Harnessing the potential of AI, this novel approach could eliminate the need for on-site expert radiologists, enabling EVLP centres worldwide to assess donor lungs more efficiently and accurately. This breakthrough could expand the organ donor pool, improve surgical outcomes, and reduce complications, paving the way for more advanced AI applications in organ transplantation and precision medicine.

Dr. Shaf Keshavjee, the senior author of this study, is a Senior Scientist at the Toronto General Hospital Research Institute and the Director of UHN’s Latner Thoracic Surgery Research Laboratories and Toronto Transplant Program. At the University of Toronto, Dr. Keshavjee is the Professor and Vice Chair of Innovation in the Department of Surgery at the University of Toronto.

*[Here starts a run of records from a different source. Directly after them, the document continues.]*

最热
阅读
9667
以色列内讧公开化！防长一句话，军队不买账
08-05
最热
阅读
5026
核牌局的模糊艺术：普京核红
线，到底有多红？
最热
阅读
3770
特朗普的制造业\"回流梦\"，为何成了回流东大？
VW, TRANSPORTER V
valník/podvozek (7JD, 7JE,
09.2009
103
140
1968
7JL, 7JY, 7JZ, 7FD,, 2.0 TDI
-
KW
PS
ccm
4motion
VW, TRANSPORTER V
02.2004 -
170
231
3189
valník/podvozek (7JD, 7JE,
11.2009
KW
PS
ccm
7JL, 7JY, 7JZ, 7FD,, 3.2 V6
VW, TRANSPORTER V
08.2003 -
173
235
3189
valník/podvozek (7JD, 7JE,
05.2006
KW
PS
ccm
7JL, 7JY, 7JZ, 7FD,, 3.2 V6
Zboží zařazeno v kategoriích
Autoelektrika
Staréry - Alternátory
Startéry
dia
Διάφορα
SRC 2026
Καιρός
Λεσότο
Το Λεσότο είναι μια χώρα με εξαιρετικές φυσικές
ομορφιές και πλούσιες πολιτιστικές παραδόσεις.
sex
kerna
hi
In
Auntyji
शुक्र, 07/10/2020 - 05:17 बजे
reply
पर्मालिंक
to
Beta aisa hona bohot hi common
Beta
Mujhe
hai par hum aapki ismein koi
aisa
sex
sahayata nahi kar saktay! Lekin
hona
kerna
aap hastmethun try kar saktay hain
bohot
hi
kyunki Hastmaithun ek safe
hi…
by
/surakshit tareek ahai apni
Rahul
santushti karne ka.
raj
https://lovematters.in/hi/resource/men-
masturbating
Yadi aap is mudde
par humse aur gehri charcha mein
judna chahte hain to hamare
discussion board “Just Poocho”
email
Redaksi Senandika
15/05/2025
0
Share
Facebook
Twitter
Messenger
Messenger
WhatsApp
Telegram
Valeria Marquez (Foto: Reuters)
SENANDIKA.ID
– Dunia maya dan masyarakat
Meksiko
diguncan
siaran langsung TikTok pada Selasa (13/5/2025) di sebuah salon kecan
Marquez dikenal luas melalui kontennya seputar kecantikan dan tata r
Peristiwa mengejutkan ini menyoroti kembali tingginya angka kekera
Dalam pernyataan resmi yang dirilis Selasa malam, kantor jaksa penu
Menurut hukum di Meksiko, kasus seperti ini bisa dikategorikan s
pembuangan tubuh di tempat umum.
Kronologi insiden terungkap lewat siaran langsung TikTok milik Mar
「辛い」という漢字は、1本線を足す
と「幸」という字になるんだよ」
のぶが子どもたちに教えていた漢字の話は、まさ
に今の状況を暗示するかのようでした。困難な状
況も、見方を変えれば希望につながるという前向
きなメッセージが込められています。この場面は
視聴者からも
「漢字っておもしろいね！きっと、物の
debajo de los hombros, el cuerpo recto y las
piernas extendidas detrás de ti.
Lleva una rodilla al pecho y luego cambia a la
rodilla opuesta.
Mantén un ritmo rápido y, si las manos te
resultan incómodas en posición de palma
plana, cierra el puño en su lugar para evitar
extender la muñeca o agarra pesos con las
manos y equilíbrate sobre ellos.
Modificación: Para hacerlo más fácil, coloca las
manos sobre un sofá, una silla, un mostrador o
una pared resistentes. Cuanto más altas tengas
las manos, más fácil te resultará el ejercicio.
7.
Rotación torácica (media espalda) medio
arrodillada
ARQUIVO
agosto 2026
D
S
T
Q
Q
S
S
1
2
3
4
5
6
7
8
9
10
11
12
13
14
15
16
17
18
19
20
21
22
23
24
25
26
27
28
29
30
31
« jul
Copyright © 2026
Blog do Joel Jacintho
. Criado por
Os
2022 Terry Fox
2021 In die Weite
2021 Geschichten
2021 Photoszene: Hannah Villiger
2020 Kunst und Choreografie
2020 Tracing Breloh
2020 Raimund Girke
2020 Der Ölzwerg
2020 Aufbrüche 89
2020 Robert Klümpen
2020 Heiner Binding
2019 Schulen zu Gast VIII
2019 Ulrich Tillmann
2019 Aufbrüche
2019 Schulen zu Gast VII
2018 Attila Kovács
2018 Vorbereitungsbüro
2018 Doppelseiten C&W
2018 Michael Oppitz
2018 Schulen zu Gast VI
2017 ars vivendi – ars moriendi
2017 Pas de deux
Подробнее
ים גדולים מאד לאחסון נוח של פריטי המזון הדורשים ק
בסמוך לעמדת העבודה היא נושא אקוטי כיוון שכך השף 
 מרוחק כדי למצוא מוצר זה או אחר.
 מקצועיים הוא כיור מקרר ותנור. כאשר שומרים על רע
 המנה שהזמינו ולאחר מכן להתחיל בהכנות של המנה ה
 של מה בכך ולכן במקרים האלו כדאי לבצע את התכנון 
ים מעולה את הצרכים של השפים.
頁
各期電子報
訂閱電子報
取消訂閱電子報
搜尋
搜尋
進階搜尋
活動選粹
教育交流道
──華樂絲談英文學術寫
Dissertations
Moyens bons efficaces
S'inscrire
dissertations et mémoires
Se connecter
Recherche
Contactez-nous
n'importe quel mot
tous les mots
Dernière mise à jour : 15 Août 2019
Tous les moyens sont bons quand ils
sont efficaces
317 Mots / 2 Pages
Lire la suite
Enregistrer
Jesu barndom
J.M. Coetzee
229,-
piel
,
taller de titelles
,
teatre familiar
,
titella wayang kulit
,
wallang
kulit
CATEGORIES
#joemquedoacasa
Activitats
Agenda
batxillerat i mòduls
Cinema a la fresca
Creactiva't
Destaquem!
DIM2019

This work was supported by UHN Foundation and the Temerty Centre for AI Research and Education in Medicine (T-CAIREM) at the University of Toronto.

Dr. Shaf Keshavjee serves as Chief Medical Officer of Traferox Technologies and reports personal fees from Lung Bioengineering, outside of the submitted work. Drs. Keshavjee, Sage, McInnis, Cypel, and Wang have ongoing patent applications with UHN related to the machine learning modules used in this study. Read the article for the detailed conflict of interest statement.

Chao BT, Sage AT, McInnis MC, Ma J, Grubert Van Iderstine M, Zhou X, Valero J, Cypel M, Liu M, Wang B, Keshavjee S. Improving prognostic accuracy in lung transplantation using unique features of isolated human lung radiographs. NPJ Digit Med. 2024 Oct 3. doi: 10.1038/s41746-024-01260-z.